Washington Post - Why America Needs Low-Yield Nuclear Warheads Now

Op-Ed

By: Jon Kyl
By: Jon Kyl
Date: Nov. 29, 2018

By Jon Kyl

The U.S. Constitution mandates that the government "provide for the common defence," an obligation that has defined much of our professional careers. It has also motivated us to serve on the current National Defense Strategy Commission, whose just-released bipartisan report calls for major improvements to the nation's defense. One of the report's key recommendations is an endorsement of the nuclear modernization programs outlined in the 2018 Nuclear Posture Review. Notably, these proposals include the development of improved options for low-yield nuclear warheads.

As the government's mind-set shifts from waging counterterrorism and counterinsurgency wars to a return of great power competition with Russia and China, nuclear weapons must continue to maintain their deterrent effect.

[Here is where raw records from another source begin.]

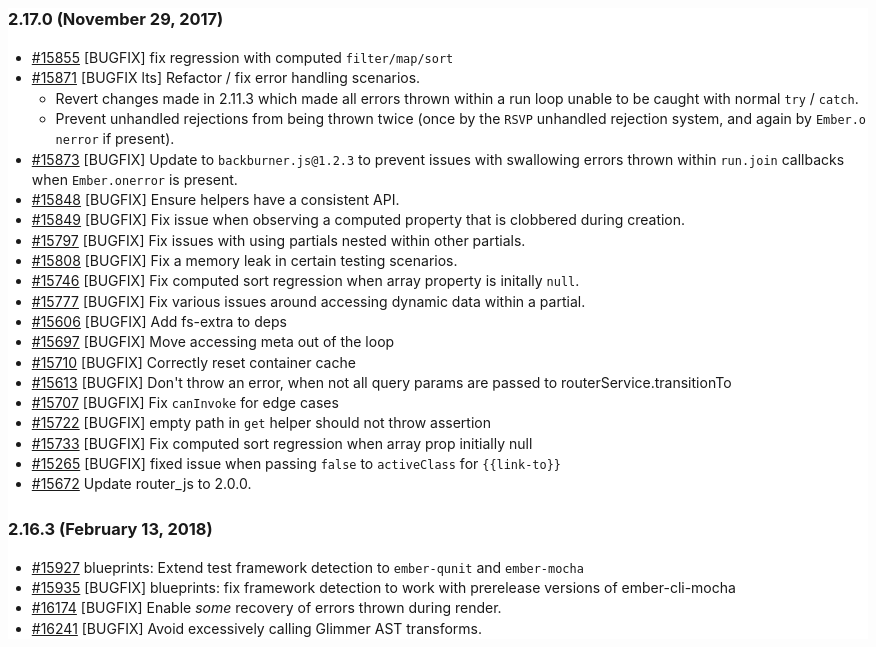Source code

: ### 2.17.0 (November 29, 2017)

- [#15855](https://github.com/emberjs/ember.js/pull/15855) [BUGFIX] fix regression with computed `filter/map/sort`
- [#15871](https://github.com/emberjs/ember.js/pull/15871) [BUGFIX lts] Refactor / fix error handling scenarios.
    * Revert changes made in 2.11.3 which made all errors thrown within a run loop unable to be caught with normal `try` / `catch`.
    * Prevent unhandled rejections from being thrown twice (once by the `RSVP` unhandled rejection system, and again by `Ember.onerror` if present).
- [#15873](https://github.com/emberjs/ember.js/pull/15873) [BUGFIX] Update to `backburner.js@1.2.3` to prevent issues with swallowing errors thrown within `run.join` callbacks when `Ember.onerror` is present.
- [#15848](https://github.com/emberjs/ember.js/pull/15848) [BUGFIX] Ensure helpers have a consistent API.
- [#15849](https://github.com/emberjs/ember.js/pull/15849) [BUGFIX] Fix issue when observing a computed property that is clobbered during creation.
- [#15797](https://github.com/emberjs/ember.js/pull/15797) [BUGFIX] Fix issues with using partials nested within other partials.
- [#15808](https://github.com/emberjs/ember.js/pull/15808) [BUGFIX] Fix a memory leak in certain testing scenarios.
- [#15746](https://github.com/emberjs/ember.js/pull/15746) [BUGFIX] Fix computed sort regression when array property is initally `null`.
- [#15777](https://github.com/emberjs/ember.js/pull/15777) [BUGFIX] Fix various issues around accessing dynamic data within a partial.
- [#15606](https://github.com/emberjs/ember.js/pull/15606) [BUGFIX] Add fs-extra to deps
- [#15697](https://github.com/emberjs/ember.js/pull/15697) [BUGFIX] Move accessing meta out of the loop
- [#15710](https://github.com/emberjs/ember.js/pull/15710) [BUGFIX] Correctly reset container cache
- [#15613](https://github.com/emberjs/ember.js/pull/15613) [BUGFIX] Don't throw an error, when not all query params are passed to routerService.transitionTo
- [#15707](https://github.com/emberjs/ember.js/pull/15707) [BUGFIX] Fix `canInvoke` for edge cases
- [#15722](https://github.com/emberjs/ember.js/pull/15722) [BUGFIX] empty path in `get` helper should not throw assertion
- [#15733](https://github.com/emberjs/ember.js/pull/15733) [BUGFIX] Fix computed sort regression when array prop initially null
- [#15265](https://github.com/emberjs/ember.js/pull/15265) [BUGFIX] fixed issue when passing `false` to `activeClass` for `{{link-to}}`
- [#15672](https://github.com/emberjs/ember.js/pull/15672) Update router_js to 2.0.0.

### 2.16.3 (February 13, 2018)

- [#15927](https://github.com/emberjs/ember.js/pull/15927) blueprints: Extend test framework detection to `ember-qunit` and `ember-mocha`
- [#15935](https://github.com/emberjs/ember.js/pull/15935) [BUGFIX] blueprints: fix framework detection to work with prerelease versions of ember-cli-mocha
- [#16174](https://github.com/emberjs/ember.js/pull/16174) [BUGFIX] Enable _some_ recovery of errors thrown during render.
- [#16241](https://github.com/emberjs/ember.js/pull/16241) [BUGFIX] Avoid excessively calling Glimmer AST transforms.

Both Russia and China have engaged in large-scale nuclear weapons modernization programs and have kept their respective nuclear workforces up to speed on skills required for building new nuclear warhead designs. They have also increased the role and prominence of nuclear weapons in their national security strategies. They have not followed America's lead in diminishing the role and number of nuclear weapons.

Russia routinely practices nuclear attack scenarios in military exercises. It possesses a large and diverse tactical nuclear weapons arsenal and deploys intermediate-range ground-launched cruise missiles in material breach of its international commitments. Russia has coupled these capability developments with a nuclear doctrine that appears, from Russian statements and military exercises, to endorse the pre-emptive use of a nuclear weapon in a conventional conflict to signal Russian resolve and force the United States to back down. In other words, "escalate to de-escalate."

In this way, Russia is intent on exploiting what it perceives as a U.S. nuclear capability gap on the lower levels of the escalatory ladder. That is because a high-yield, long-range U.S. response to Russia's first, limited use of a low-yield nuclear weapon against a military target is not credible. The Russians believe we are not likely to risk a global thermonuclear war in response to a "tactical" nuclear attack by them.

We must change that calculation; we must close the credibility gap. To convince Moscow that there are no possible benefits to limited nuclear escalation, the United States needs to diversify its nuclear delivery system options on the lower levels of the escalatory ladder, including adding submarine-launched missiles and sea-launched cruise missiles with low-yield nuclear warheads. We must let the Russians know that there will be unacceptable consequences if they ever use such weapons.

The low-yield nuclear options proposed in the 2018 National Posture Review and endorsed by the National Defense Strategy Commission fill this gap in ways that are consistent with U.S. nuclear weapons policy and past practices -- and in ways that are fully consistent with America's treaty obligations.

These are not novel nuclear weapons. The short-term fix includes a relatively simple modification of an existing nuclear warhead for a submarine-launched ballistic missile. In the long run, the National Posture Review proposes developing and deploying a sea-launched cruise missile. The United States had such capability for decades but retired it at the beginning of this decade when the nation's assumptions about international security were more optimistic -- in hindsight too optimistic.

Some argue that such weapons would make nuclear war more likely, but the truth is just the opposite; Russia's use of nuclear weapons is more likely if we don't develop submarine- and sea-launched low-yield weapons. Others argue that the development of such U.S. weapons would lead to a nuclear weapons arms race. But the race is already in progress and America is playing from behind, hindered by self-imposed constraints. Yet another group of advocates argues that the weapons are too expensive, but nuclear weapons would account for only about 6 percent of the defense budget at a peak of nuclear modernization -- a wise investment, given that they are the ultimate national security guarantee.

Successive defense secretaries from both Republican and Democratic administrations have identified nuclear deterrence as the department's top priority. That's because U.S. nuclear capabilities make essential contributions to the preventing both nuclear and nonnuclear aggression and to maintaining the confidence of America's allies. These capabilities are essential to fulfilling the government's constitutional obligations. As Defense Secretary Jim Mattis has said, "America can afford survival."